Faculty of law blogs / UNIVERSITY OF OXFORD

Cultures of Compliance

Author(s)

Donald Langevoort

Posted

Time to read

2 Minutes

Regulators have become more insistent that business enterprises implement high-quality compliance programs to prevent criminal and civil wrongdoing by managers and employees. By now, the structural elements of compliance are fairly well defined: The common framework includes (1) a commitment from senior leadership to the task, setting a right “tone at the top;” (2) delegation of authority to officials with distinct compliance responsibilities and the resources to do their task; (3) firm-wide education and training about both the substance and process of compliance;  (4) informational mechanisms to alert as to suspicious activity (eg, whistleblowing procedures); (5) audit and surveillance tactics to detect compliance failures or risks; and (6) internal investigation, response, discipline and remediation so as to learn and adjust when failures occur. 

But even with such structures in place, compliance failures occur, leading an increasing number of regulatory authorities on both sides of the Atlantic to add culture to the list, fearing that without a healthy firm-wide normative commitment to ethics and law-abidingness, compliance will be weak at best.
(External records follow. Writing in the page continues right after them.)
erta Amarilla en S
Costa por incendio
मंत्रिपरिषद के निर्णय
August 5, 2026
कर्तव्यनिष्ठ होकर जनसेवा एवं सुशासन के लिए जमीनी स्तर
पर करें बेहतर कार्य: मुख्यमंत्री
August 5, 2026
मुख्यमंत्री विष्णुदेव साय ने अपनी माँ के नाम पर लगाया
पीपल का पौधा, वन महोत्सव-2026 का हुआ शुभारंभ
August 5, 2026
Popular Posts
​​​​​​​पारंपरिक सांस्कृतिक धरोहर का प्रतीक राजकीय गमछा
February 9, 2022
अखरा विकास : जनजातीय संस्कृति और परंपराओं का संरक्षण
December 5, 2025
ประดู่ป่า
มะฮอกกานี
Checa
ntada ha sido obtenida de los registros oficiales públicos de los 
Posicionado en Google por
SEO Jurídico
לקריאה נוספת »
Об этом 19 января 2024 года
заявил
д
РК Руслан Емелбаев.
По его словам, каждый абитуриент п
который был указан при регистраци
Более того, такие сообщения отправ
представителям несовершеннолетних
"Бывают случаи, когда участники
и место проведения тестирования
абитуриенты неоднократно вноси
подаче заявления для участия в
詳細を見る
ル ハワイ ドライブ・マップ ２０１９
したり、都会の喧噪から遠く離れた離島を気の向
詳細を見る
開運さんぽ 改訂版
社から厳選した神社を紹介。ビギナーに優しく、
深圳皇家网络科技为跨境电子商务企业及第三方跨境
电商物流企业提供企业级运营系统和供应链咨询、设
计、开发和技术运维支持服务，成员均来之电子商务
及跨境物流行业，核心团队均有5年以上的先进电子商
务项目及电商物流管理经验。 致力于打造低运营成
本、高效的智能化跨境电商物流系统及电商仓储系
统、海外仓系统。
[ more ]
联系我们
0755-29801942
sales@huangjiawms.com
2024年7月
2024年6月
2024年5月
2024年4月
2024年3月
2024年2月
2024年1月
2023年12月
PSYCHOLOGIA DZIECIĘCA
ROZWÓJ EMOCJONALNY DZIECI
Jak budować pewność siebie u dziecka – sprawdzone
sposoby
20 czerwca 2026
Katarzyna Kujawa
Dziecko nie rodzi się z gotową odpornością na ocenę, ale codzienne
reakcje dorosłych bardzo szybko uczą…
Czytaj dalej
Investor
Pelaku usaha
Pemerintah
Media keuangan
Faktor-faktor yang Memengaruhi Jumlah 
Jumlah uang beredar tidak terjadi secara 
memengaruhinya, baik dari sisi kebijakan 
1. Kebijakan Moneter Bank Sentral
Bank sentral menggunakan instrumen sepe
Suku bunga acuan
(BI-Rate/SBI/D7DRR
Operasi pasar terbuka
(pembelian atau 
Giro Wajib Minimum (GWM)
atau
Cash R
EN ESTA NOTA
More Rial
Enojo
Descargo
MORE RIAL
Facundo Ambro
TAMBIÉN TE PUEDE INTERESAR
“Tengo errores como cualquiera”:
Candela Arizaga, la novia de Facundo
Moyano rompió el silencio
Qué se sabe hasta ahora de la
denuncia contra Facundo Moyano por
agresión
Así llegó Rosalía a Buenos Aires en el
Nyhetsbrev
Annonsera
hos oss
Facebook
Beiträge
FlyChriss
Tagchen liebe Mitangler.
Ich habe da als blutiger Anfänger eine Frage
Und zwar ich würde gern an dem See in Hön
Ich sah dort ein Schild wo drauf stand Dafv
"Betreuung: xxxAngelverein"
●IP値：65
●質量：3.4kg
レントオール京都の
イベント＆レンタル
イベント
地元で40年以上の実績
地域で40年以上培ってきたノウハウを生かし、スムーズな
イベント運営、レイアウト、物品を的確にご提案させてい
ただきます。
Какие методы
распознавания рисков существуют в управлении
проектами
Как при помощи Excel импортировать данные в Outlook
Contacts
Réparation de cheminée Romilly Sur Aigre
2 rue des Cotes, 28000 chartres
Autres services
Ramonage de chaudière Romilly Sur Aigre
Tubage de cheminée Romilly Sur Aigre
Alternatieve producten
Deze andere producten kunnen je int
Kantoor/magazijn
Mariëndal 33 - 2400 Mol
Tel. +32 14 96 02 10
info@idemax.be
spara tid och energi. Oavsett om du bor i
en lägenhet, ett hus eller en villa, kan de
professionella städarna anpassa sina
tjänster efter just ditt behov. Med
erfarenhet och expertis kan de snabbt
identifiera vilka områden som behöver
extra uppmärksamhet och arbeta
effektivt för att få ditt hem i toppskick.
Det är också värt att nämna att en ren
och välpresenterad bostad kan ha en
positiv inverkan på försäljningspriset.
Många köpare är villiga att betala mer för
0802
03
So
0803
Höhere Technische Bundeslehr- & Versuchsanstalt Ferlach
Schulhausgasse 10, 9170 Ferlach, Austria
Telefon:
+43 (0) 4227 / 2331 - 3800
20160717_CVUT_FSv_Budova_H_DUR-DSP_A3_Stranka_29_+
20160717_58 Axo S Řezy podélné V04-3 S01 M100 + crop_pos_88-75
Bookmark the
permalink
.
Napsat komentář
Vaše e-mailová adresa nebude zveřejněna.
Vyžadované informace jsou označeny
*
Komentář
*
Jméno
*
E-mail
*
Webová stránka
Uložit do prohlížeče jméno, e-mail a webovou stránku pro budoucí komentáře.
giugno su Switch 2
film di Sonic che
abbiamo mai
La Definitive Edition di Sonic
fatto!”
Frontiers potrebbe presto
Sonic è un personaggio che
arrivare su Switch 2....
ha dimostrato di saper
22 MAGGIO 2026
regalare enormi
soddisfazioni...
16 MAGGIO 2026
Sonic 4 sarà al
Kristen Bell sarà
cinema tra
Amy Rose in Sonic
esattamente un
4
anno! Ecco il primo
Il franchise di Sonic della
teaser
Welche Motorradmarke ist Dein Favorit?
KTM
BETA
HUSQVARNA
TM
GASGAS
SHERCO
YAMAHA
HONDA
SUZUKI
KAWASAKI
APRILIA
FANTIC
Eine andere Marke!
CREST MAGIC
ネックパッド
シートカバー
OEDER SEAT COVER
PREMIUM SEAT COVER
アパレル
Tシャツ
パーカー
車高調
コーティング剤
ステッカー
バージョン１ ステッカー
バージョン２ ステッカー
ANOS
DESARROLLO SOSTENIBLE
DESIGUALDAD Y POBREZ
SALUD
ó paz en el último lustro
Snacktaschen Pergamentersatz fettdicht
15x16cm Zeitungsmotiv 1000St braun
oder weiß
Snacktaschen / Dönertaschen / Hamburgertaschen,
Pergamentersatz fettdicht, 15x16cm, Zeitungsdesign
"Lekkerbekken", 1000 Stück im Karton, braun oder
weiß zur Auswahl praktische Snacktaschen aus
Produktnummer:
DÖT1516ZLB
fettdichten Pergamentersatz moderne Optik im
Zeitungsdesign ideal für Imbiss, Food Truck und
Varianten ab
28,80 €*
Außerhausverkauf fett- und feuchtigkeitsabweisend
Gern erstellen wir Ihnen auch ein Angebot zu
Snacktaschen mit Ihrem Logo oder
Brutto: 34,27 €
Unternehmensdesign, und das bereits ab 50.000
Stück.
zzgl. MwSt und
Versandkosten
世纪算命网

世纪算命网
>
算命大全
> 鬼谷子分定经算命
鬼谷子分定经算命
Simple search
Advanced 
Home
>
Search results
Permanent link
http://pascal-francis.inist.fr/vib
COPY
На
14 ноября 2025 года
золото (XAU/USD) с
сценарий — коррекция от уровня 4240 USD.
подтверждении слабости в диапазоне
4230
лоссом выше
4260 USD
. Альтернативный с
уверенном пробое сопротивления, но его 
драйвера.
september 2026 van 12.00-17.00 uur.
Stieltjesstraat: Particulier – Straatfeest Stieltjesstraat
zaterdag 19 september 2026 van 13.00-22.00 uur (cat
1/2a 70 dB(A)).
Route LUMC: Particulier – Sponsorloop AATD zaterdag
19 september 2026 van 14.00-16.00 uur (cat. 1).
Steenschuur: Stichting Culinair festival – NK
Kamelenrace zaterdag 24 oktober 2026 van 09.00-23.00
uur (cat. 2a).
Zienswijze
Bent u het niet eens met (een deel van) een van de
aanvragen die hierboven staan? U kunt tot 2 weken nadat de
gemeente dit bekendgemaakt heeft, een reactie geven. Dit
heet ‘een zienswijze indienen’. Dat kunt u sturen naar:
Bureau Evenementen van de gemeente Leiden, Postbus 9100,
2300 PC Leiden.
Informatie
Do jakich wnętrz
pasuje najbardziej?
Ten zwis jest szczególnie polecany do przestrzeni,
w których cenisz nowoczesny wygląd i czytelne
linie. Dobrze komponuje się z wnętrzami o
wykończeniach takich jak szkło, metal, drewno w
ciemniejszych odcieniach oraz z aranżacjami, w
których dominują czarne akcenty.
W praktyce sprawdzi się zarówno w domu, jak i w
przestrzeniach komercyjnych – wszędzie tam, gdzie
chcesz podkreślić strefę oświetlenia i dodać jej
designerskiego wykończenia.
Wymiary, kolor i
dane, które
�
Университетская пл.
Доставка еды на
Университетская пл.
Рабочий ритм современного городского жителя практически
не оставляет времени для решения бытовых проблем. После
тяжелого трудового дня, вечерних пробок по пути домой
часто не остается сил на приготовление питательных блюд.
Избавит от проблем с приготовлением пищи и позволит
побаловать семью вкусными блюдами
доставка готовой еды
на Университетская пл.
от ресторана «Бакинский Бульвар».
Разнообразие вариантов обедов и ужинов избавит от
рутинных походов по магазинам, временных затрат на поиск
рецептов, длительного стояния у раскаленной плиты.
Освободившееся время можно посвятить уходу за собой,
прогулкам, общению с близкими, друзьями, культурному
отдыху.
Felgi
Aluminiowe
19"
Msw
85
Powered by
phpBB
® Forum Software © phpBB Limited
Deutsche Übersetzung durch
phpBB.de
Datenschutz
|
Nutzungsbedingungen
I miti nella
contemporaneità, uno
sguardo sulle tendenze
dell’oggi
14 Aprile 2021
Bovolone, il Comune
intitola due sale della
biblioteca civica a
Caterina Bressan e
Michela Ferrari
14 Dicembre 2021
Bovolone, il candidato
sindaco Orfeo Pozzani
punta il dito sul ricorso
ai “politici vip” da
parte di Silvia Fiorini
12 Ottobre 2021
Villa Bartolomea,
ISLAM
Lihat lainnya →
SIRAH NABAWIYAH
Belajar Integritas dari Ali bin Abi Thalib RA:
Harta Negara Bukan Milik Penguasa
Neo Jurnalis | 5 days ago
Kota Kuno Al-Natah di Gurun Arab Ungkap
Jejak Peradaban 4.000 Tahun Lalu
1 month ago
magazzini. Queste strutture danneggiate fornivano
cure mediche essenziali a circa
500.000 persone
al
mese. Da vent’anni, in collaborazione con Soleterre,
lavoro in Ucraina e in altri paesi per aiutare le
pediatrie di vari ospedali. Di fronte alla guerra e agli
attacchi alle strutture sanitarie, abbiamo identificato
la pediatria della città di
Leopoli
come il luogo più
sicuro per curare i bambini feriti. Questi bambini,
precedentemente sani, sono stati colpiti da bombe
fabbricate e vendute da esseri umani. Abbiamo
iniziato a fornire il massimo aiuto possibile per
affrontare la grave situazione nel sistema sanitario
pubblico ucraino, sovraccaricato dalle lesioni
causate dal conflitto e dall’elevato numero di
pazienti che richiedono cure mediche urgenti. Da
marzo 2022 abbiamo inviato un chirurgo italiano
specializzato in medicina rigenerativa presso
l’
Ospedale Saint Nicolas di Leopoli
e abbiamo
In my paper “Cultures of Compliance”, I draw from a variety of disciplines to define a compliant culture, identify sources of resistance to it, and suggest ways in which regulators, leaders and compliance officials can try to counter the resistance.

Research in organizational behavior and behavioral ethics has long called for values-based interventions, hopeful that certain forms of leadership can prompt ethical corporate cultures. While I am supportive of and sympathetic to this effort, a wider, deeper look at organizational economics, psychology and sociology shows how easily both cognition and culture turn to the dark side. Selection biases, and the grease of normalization and rationalization, can too easily flourish in the conditions present in so many businesses. (I explore this in greater detail in a recent book.) Compliance norms threaten the beliefs, behaviors and cultural tropes that are instinctively success-producing. These instincts may be myths: managers may well underestimate the benefits to the firm that come from heightened compliance and social responsibility. But they are common myths, and sticky ones. This is especially so where those inside the organization feel a sense hyper-competition, ie, a survival threat. What pro-social ethics and law-abidingness are then up against is daunting. The culture enables beliefs that either suppress the perception of inappropriate ethical and legal behavior in the first place, so that it is not recognized as a problem at all, or justify the behavior to buffer against burdens of guilt and anxiety. These subtle forces allow people and firms to maintain a positive self-image and identity while competing effectively, even viciously. 

The work of compliance is somehow to counter these tendencies, being neither naively optimistic nor naively cynical. I thus suggest ways those responsible for ethics and compliance can try to counter the “scripts” commonly invoked to normalize noncompliance—the denigration of regulation, self-serving interpretation of law, and planting seeds of doubt about the legitimacy of compliance itself. For example, it can be useful in ethics training to have managers put themselves in the role of regulators in order to make it harder for these managers to denigrate regulatory demands as bureaucratic excess. Tone at the top matters, for sure; consistency in sending messages that interfere with convenient, self-serving myths that celebrate competition do, too.

 My message is constructive, and far from hopeless. Compliance is a struggle to be sure, but without the struggle the risks of noncompliance are far greater. In this spirit, I offer a variety of suggestions about the cultural dimensions to compliance for both firms and regulators. In the end, the most important message about cultures of compliance is for corporate leaders and, especially, boards of directors. It is much too easy to look around and see good people working hard at difficult jobs and assume that a good compliance culture exists simply because everyone has been warned of the damage that can come from getting caught doing wrong. Or worse, to assume that an observable abundance of intensity, loyalty and creativity are signs that all is good. Taking culture seriously—appreciating the opportunities for transmitting values as well as anticipating the many hidden pathways of resistance and denial—is a necessary step toward the sort of compliance that never attracts prosecutors’ unwanted attention.

Donald C. Langevoort is Professor of Law at Georgetown University.